It's cool, when I saw the thread I actually through of those Dell fans too.  I had to look them up as I've never seen them before either.


----------



## Frogger (Mar 3, 2013)

why not just move the pins from the old 5 pin plug to the new fan just make sure you get the asignment right


----------



## stoggs1 (Mar 3, 2013)

So if i would have to use the old fan as as a last resort would it provide adaquite airflow?


----------



## andrewsmc (Mar 3, 2013)

Dunno, you will need a temp monitoring program.


----------



## stoggs1 (Mar 3, 2013)

Ok but it would be safe to assume that with less blades means less airflow


----------



## TRWOV (Mar 3, 2013)

Yeah, it's safe. Your CPU will get a little hotter and maybe throttle back but that's it.


----------



## stoggs1 (Mar 3, 2013)

Ok if it runs to hot itll just shut itself off right to prevent damage? Its a xeon 5160. And if i have to use the original fan for a week or so will it ok?


----------



## TRWOV (Mar 3, 2013)

Yes, it will first throttle to a lower speed, if that doesn't keep it from overheating it will shut down.


----------



## stoggs1 (Mar 3, 2013)

ok a bit of an update.  i have the use the old fan for now because the other 2 fans i got wont fit on the heatsink.  the fan is spinning quite abit faster than before i can tell by the extra noise.  

and the temps are exactly the same as before but my cpu likes to get up to 80 degrees c on a full load which it has been doing even before my fan broke.

**Source data:**
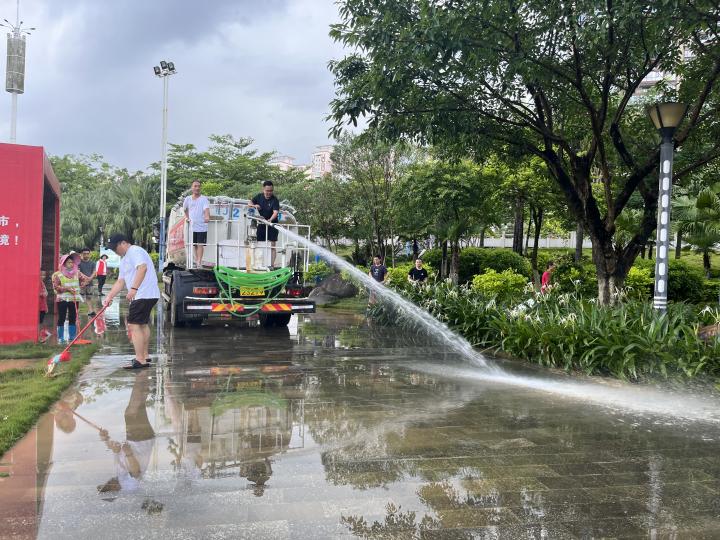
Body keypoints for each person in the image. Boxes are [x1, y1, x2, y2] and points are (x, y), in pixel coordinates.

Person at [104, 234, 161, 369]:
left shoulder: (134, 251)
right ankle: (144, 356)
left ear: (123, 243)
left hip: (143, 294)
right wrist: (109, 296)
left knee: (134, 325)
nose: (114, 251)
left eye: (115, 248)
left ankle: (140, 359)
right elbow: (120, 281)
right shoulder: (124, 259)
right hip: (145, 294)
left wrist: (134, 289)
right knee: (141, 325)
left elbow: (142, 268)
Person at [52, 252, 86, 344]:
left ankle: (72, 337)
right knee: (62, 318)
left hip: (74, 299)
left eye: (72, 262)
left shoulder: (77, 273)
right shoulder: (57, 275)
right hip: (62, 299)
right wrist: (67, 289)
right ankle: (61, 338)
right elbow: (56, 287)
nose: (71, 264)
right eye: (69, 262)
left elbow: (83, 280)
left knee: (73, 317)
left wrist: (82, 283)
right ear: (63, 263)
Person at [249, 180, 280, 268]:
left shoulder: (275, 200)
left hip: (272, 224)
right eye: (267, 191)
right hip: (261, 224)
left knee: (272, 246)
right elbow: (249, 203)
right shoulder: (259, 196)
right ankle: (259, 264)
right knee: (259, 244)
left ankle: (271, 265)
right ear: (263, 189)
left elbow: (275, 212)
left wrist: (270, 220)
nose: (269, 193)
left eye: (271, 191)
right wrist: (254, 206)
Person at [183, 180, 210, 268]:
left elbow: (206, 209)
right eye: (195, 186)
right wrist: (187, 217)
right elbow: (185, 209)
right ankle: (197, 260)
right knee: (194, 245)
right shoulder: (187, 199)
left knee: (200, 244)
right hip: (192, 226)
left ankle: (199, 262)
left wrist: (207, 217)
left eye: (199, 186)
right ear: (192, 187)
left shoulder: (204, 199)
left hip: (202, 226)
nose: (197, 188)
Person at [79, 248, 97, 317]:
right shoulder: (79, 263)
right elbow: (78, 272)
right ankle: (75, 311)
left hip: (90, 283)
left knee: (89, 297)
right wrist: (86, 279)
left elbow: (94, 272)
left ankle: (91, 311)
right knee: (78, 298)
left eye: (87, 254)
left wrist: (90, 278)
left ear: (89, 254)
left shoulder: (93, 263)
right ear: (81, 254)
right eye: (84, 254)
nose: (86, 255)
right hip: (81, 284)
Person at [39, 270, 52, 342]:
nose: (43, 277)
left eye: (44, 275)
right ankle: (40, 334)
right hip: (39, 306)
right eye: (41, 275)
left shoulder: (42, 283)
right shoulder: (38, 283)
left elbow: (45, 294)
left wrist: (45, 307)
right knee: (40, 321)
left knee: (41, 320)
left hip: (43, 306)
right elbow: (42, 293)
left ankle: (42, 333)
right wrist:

**Tasks to complete:**
• a. Name every poster whose username heads a post in the CPU fan thread.
• b. In the CPU fan thread, why does stoggs1 have to keep using the old fan for now?
• c. Pick up the CPU fan thread after its last post and write what comes next.
The records come from a different source than the thread.

**Answers by item number:**
• a. Frogger, stoggs1, andrewsmc, TRWOV

• b. The two other fans stoggs1 got won't fit on the heatsink, so the old fan has to stay in use for now.

• c.
so since i have been having this temperature issue for quite a while and my pc is perfectly stable even after playing intense games such as far cry 3, crysis 1,2 and 3, battlefield 3 etc, do i have anything to worry about?  could the temp sensor in the cpu or mb be bad?  

i greatly appreciate all of your guys help with this issue.

full hardware specs: two intel dual core xeon 5160 cpus at 3.0ghz, nvida gtx 570, 4 gigs of ddr2 ram, 740 gig hdd, 850 watt psu, rocketfish sound card.


----------



## xvi (Mar 3, 2013)

Frogger said:


> why not just move the pins from the old 5 pin plug to the new fan just make sure you get the asignment right
> http://www.overclockers.com/wp-content/uploads/2012/12/12-300x300.png



I was just going to suggest this. I've done this with good success for power supplies.

If you can, I'd just leave the CPU fan header unplugged and power the replacement fan off of a system fan header or 3-pin molex to 3-pin adapter. You'll most likely get a warning from the BIOS when you first boot up the computer that you'll have to "F1 to continue" when it boots, but it's a small price to pay.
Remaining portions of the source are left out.